Anyone advocating a "litmus test" is creating a false dichotomy. Isn't it possible to oppose extravagant CEO compensation and argue that paying that compensation via federal funds is even worse?
Excessive executive compensation is not only bad for society and for the economy, it's not even in the (long term) best interests of the company. The current system encourages extreme short term thinking, so that's exactly what we get. Since officers of publicly traded companies have a legal obligation to act in the best interests of the shareholders, there's a strong argument that the current system is a violation of securities law.
That's the systemic argument, and people have been making it for at least a decade. Corporations -- via their officers -- have been opposing that argument just as long.

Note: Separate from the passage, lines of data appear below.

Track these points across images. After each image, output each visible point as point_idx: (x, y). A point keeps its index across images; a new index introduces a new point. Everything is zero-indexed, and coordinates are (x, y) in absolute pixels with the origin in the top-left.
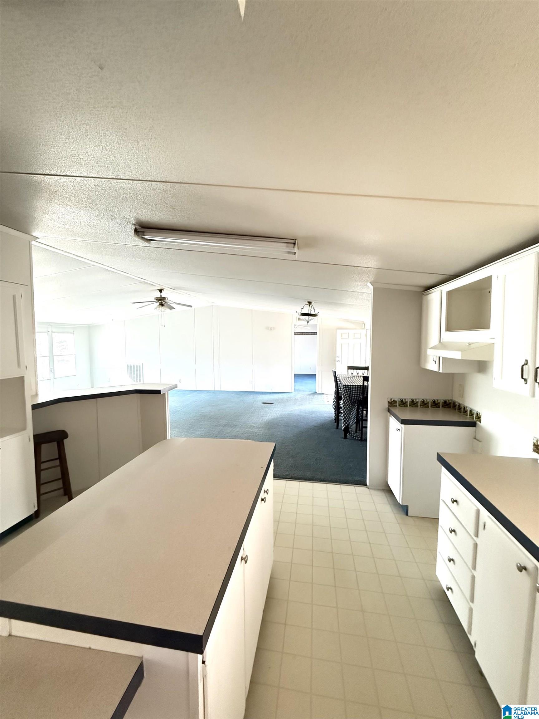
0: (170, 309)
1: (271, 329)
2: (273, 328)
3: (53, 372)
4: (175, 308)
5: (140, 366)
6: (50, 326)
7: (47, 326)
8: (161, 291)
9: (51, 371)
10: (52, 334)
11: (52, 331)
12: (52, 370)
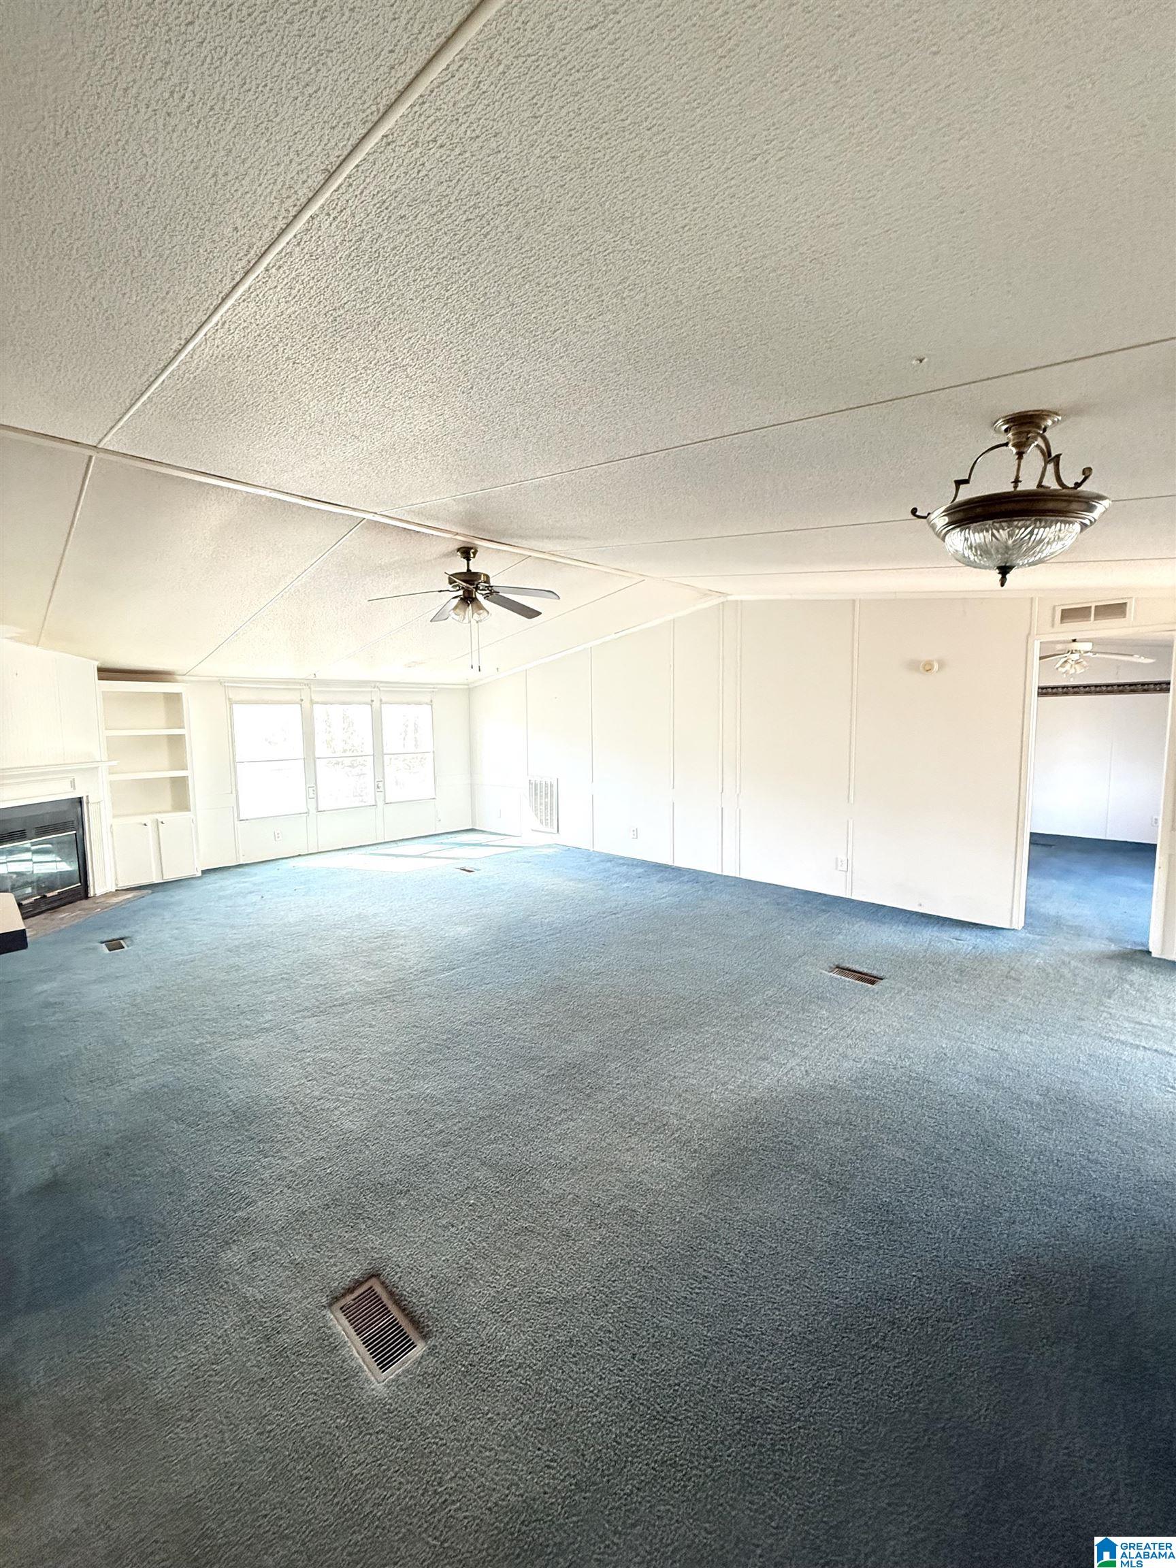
0: (530, 617)
1: (928, 667)
2: (936, 667)
3: (381, 789)
4: (540, 613)
5: (552, 786)
6: (376, 689)
7: (370, 689)
8: (467, 552)
9: (378, 787)
10: (381, 708)
11: (381, 700)
12: (381, 784)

But once the government steps in to "support" these companies, it seems reasonable that the government should be able to impose some conditions on that support. So even if the systemic problem didn't exist, or you disagree that it's a problem, the government would still have an independent reason to assert some control now.
As for the red herring that "it's been paid back", I disagree that it has been paid back. Consider all funds provided since the beginning of the crisis, via all facilities, and the discounted (or non-existent) amount of interest paid -- plus the revolving door from the discount window to short-term bonds and back -- and the big banks have been given billions of tax dollars.

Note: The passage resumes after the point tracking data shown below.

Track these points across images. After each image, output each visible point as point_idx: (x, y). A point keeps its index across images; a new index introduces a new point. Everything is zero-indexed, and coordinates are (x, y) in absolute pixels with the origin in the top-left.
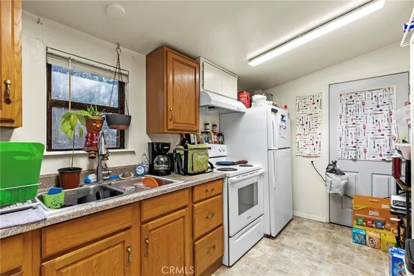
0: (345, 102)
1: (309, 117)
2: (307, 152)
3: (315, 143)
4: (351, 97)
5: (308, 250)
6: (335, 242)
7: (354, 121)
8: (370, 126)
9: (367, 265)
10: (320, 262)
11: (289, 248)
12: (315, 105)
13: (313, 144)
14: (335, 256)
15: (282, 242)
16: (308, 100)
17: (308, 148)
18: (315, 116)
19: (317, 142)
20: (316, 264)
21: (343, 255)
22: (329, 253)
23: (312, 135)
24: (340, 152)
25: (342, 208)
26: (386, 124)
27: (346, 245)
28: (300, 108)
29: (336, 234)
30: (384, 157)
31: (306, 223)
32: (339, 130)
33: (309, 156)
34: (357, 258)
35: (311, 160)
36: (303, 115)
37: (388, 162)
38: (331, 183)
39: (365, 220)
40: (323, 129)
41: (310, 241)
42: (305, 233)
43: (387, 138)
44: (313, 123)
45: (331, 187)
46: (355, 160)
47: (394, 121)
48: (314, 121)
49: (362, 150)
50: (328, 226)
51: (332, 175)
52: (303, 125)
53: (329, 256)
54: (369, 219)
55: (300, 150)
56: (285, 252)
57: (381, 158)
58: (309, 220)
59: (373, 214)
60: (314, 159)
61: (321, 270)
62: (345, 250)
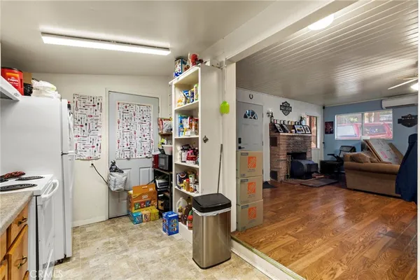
0: (121, 110)
1: (89, 119)
2: (87, 155)
3: (95, 145)
4: (126, 107)
5: (110, 249)
6: (124, 231)
7: (128, 127)
8: (138, 132)
9: (151, 233)
10: (126, 250)
11: (92, 257)
12: (96, 108)
13: (93, 147)
14: (131, 240)
15: (81, 257)
16: (88, 101)
17: (88, 150)
18: (95, 118)
19: (97, 145)
20: (125, 254)
21: (135, 236)
22: (126, 241)
23: (92, 137)
24: (118, 153)
25: (119, 201)
26: (148, 131)
27: (132, 229)
28: (79, 107)
29: (120, 225)
30: (147, 155)
31: (88, 229)
32: (117, 134)
33: (90, 159)
34: (145, 233)
35: (91, 162)
36: (82, 116)
37: (149, 158)
38: (115, 181)
39: (140, 204)
40: (103, 132)
41: (105, 241)
42: (95, 238)
43: (148, 141)
44: (93, 126)
45: (115, 185)
46: (128, 159)
47: (152, 130)
48: (94, 123)
49: (133, 151)
50: (109, 222)
51: (116, 174)
52: (82, 126)
53: (128, 243)
54: (142, 203)
55: (79, 153)
56: (93, 263)
57: (145, 156)
58: (90, 225)
59: (145, 197)
60: (94, 162)
61: (131, 255)
62: (133, 232)
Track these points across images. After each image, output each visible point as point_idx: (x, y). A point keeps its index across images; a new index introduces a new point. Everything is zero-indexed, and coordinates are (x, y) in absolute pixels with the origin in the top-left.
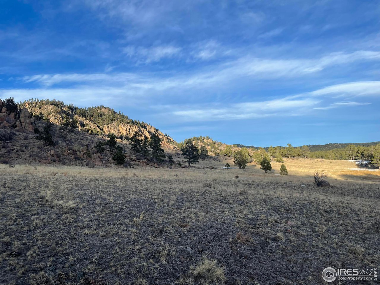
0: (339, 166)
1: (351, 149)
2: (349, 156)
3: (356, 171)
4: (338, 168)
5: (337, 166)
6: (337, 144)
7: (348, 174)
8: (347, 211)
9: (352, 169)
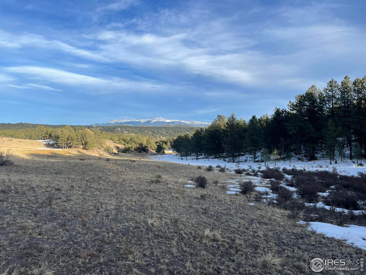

So pointing out executive compensation in Hollywood does nothing to mitigate or excuse what's happening on Wall Street. Instead, it's an example of the continuation of a problem that pre-existed the current crisis. That problem still exists, and what is happening on Wall Street now is still worse.
And once again, "conservatives" are making the argument that someone else is doing something sort of similar that's also bad, so no one should criticize the massively larger offenses of the financial set.